- _Problem statement_: Copy out the text of all the entries below, changing every "Doordash" to "Grubhub" and leaving everything else as it is. Omit the pictures.

|---|

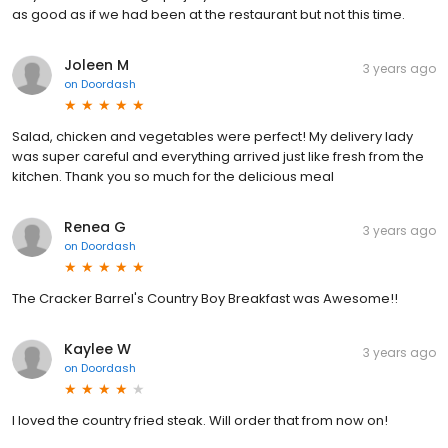
as good as if we had been at the restaurant but not this time.
Joleen M
3 years ago
on
Doordash
Salad, chicken and vegetables were perfect! My delivery lady
was super careful and everything arrived just like fresh from the
kitchen. Thank you so much for the delicious meal
Renea G
3 years ago
on
Doordash
The Cracker Barrel's Country Boy Breakfast was Awesome!!
Kaylee W
3 years ago
on
Doordash
I loved the country fried steak. Will order that from now on!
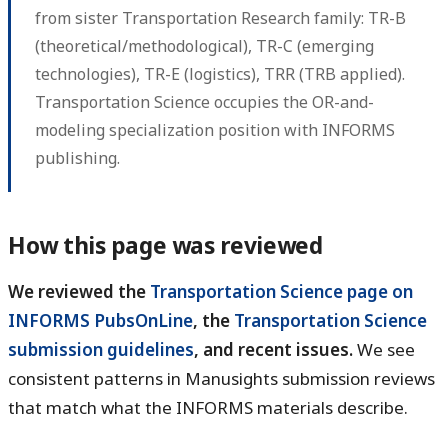
from sister Transportation Research family: TR-B
(theoretical/methodological), TR-C (emerging
technologies), TR-E (logistics), TRR (TRB applied).
Transportation Science occupies the OR-and-
modeling specialization position with INFORMS
publishing.
How this page was reviewed
We reviewed the
Transportation Science page on
INFORMS PubsOnLine
, the
Transportation Science
submission guidelines
, and recent issues.
We see
consistent patterns in Manusights submission reviews
that match what the INFORMS materials describe.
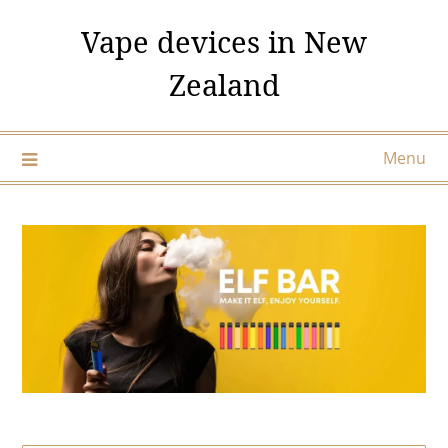
Skip
Vape devices in New
to
content
Zealand
Menu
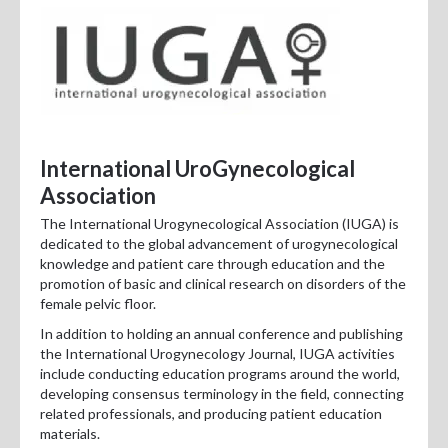
International UroGynecological
Association
The International Urogynecological Association (IUGA) is
dedicated to the global advancement of urogynecological
knowledge and patient care through education and the
promotion of basic and clinical research on disorders of the
female pelvic floor.
In addition to holding an annual conference and publishing
the International Urogynecology Journal, IUGA activities
include conducting education programs around the world,
developing consensus terminology in the field, connecting
related professionals, and producing patient education
materials.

|---|

- _Task response_:
as good as if we had been at the restaurant but not this time.
Joleen M
3 years ago
on
Grubhub
Salad, chicken and vegetables were perfect! My delivery lady
was super careful and everything arrived just like fresh from the
kitchen. Thank you so much for the delicious meal
Renea G
3 years ago
on
Grubhub
The Cracker Barrel's Country Boy Breakfast was Awesome!!
Kaylee W
3 years ago
on
Grubhub
I loved the country fried steak. Will order that from now on!
from sister Transportation Research family: TR-B
(theoretical/methodological), TR-C (emerging
technologies), TR-E (logistics), TRR (TRB applied).
Transportation Science occupies the OR-and-
modeling specialization position with INFORMS
publishing.
How this page was reviewed
We reviewed the
Transportation Science page on
INFORMS PubsOnLine
, the
Transportation Science
submission guidelines
, and recent issues.
We see
consistent patterns in Manusights submission reviews
that match what the INFORMS materials describe.
Skip
Vape devices in New
to
content
Zealand
Menu
International UroGynecological
Association
The International Urogynecological Association (IUGA) is
dedicated to the global advancement of urogynecological
knowledge and patient care through education and the
promotion of basic and clinical research on disorders of the
female pelvic floor.
In addition to holding an annual conference and publishing
the International Urogynecology Journal, IUGA activities
include conducting education programs around the world,
developing consensus terminology in the field, connecting
related professionals, and producing patient education
materials.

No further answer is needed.